Problem description
Read the records below. Copy each line where the string "size" occurs.

Dataset records

════

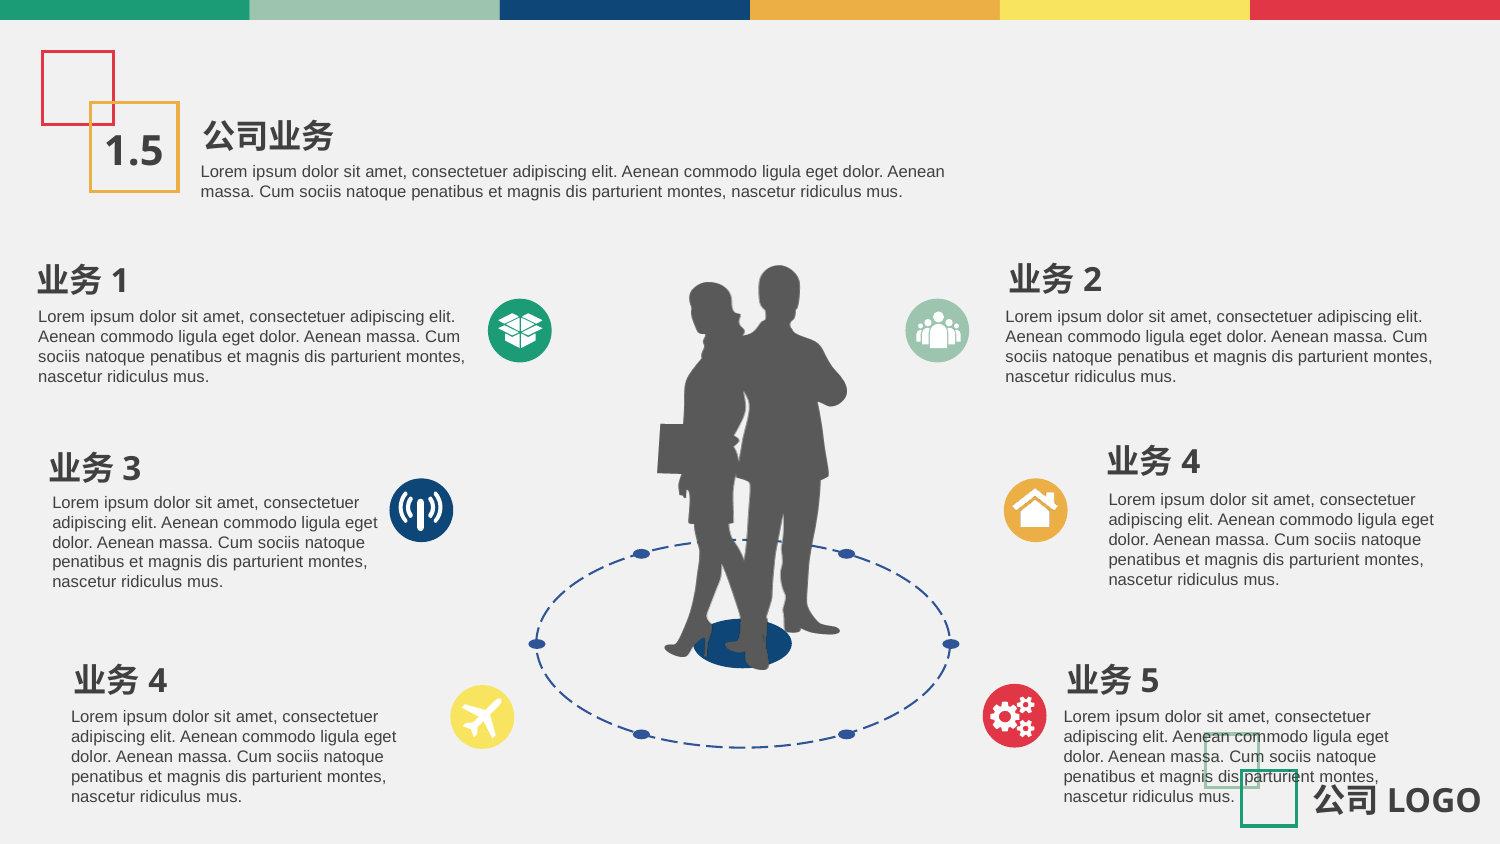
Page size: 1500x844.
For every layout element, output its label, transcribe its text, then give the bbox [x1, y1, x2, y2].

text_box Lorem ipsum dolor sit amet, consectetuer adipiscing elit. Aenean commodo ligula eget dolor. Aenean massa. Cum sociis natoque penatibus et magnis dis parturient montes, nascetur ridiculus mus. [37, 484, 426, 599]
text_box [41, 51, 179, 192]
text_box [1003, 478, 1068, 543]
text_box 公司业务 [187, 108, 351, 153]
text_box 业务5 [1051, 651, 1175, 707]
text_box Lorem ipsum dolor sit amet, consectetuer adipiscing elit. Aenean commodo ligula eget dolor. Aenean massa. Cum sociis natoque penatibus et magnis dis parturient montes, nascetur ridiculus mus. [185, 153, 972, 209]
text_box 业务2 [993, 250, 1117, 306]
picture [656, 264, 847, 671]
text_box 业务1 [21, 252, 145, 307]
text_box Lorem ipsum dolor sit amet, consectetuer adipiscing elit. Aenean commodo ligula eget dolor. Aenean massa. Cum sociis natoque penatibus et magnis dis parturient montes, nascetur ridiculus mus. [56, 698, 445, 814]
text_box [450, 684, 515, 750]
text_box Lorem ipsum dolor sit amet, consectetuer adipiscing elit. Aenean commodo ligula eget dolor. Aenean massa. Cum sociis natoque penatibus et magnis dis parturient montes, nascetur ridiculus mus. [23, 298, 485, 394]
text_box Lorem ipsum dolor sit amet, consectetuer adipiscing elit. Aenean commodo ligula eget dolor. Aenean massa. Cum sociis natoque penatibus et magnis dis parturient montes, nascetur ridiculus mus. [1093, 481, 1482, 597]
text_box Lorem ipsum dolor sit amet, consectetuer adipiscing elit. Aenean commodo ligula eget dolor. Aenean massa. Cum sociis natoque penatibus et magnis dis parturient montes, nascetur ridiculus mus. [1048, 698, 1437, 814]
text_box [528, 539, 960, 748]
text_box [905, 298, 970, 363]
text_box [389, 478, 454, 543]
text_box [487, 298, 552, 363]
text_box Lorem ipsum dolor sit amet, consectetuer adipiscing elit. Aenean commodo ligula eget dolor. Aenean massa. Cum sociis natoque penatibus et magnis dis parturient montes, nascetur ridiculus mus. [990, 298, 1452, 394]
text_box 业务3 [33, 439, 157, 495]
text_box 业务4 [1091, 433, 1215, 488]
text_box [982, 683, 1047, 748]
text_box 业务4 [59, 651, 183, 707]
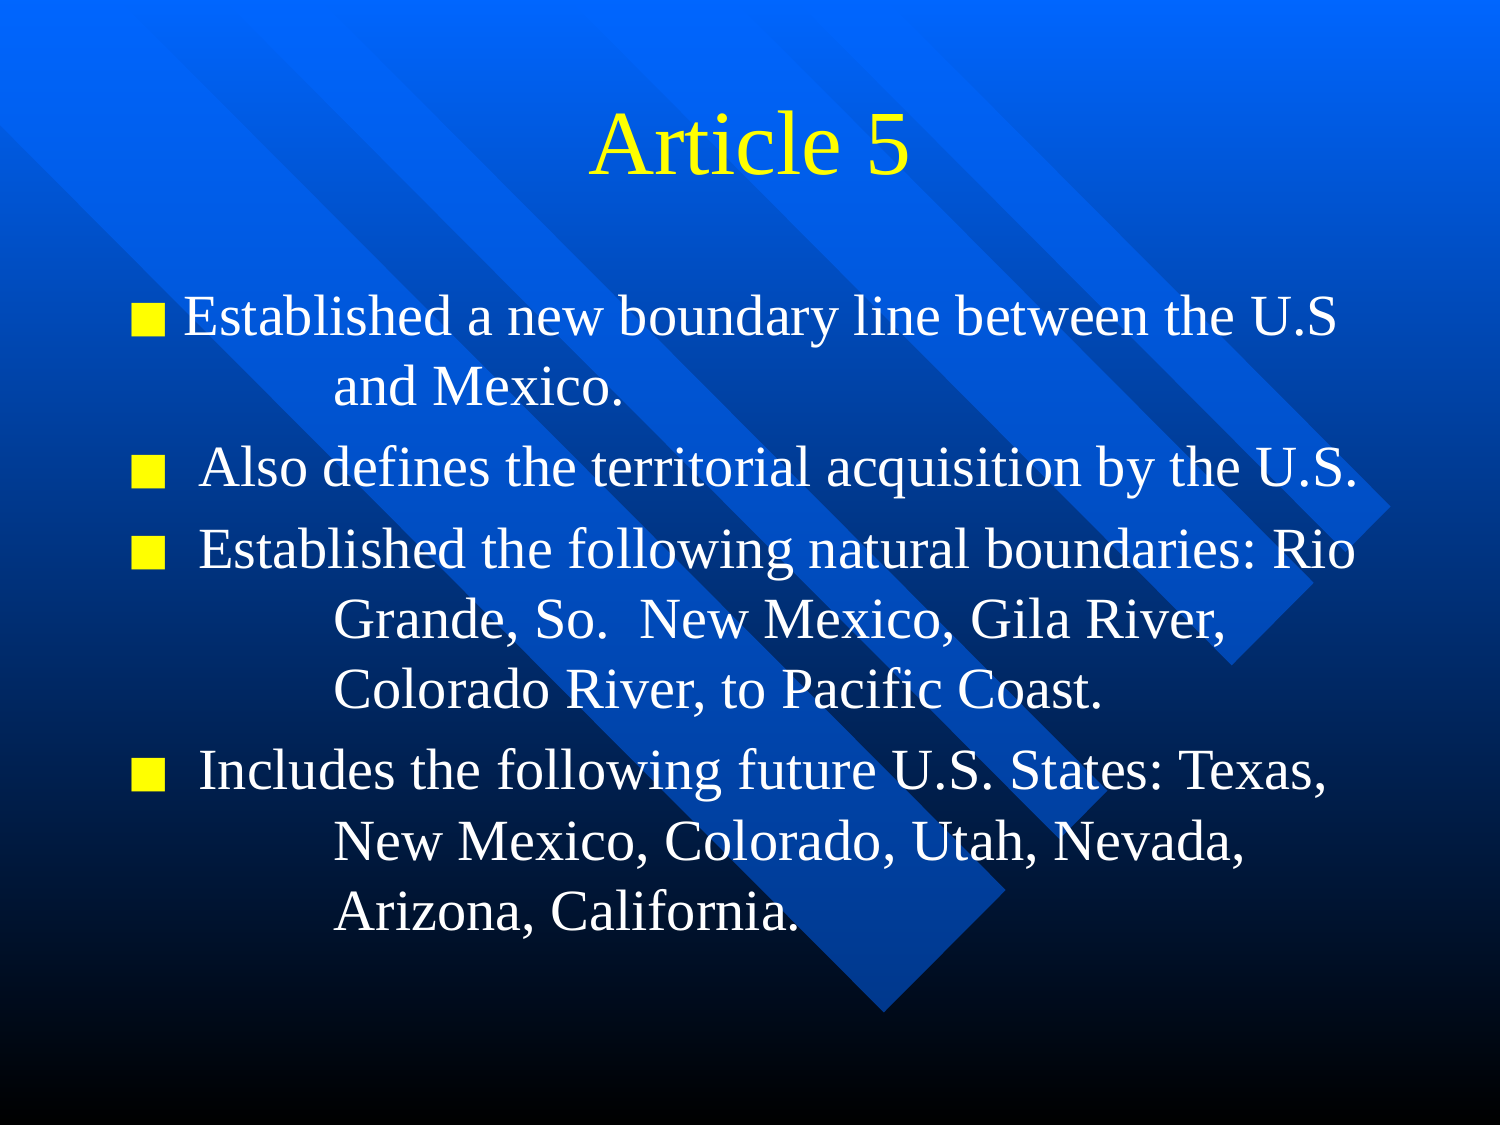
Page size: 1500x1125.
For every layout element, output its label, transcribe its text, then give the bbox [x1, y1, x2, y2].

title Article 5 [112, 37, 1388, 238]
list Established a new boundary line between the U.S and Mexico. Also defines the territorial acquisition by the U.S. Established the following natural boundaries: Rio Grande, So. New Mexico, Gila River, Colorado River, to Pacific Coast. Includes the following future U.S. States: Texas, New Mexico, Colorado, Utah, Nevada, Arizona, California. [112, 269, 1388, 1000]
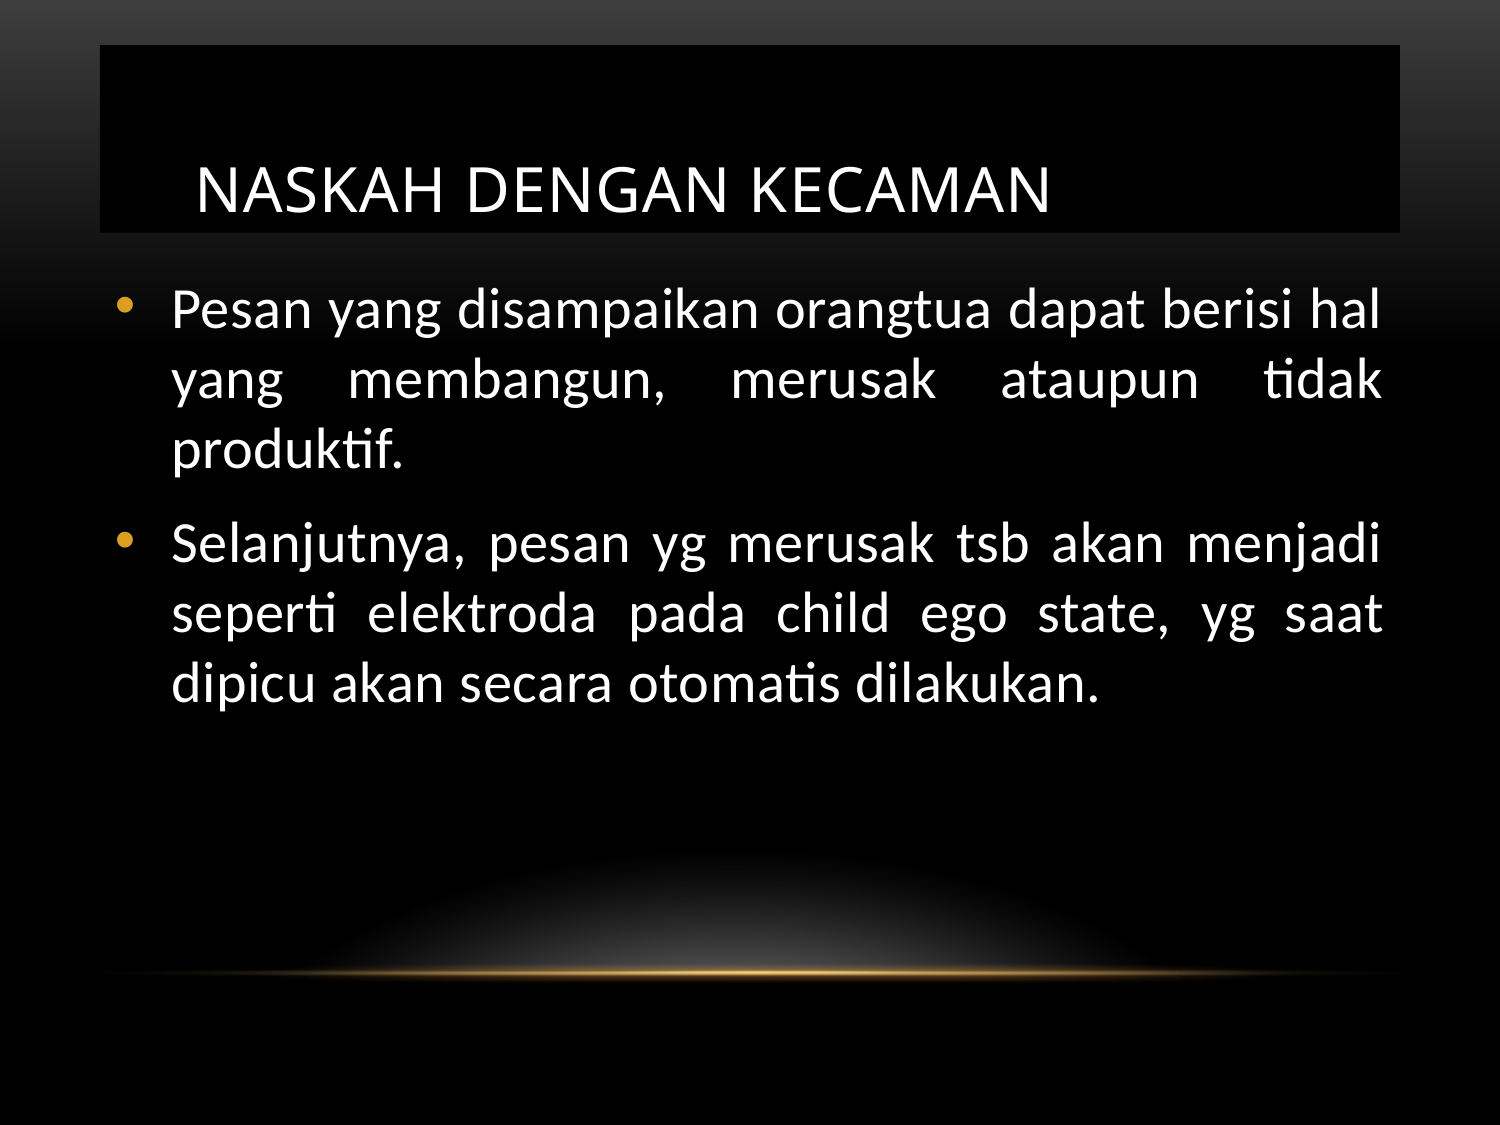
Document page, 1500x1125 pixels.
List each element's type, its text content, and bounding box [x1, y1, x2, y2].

════

Exercise solution
Page size: 1500x844.
Page size: 1500x1125.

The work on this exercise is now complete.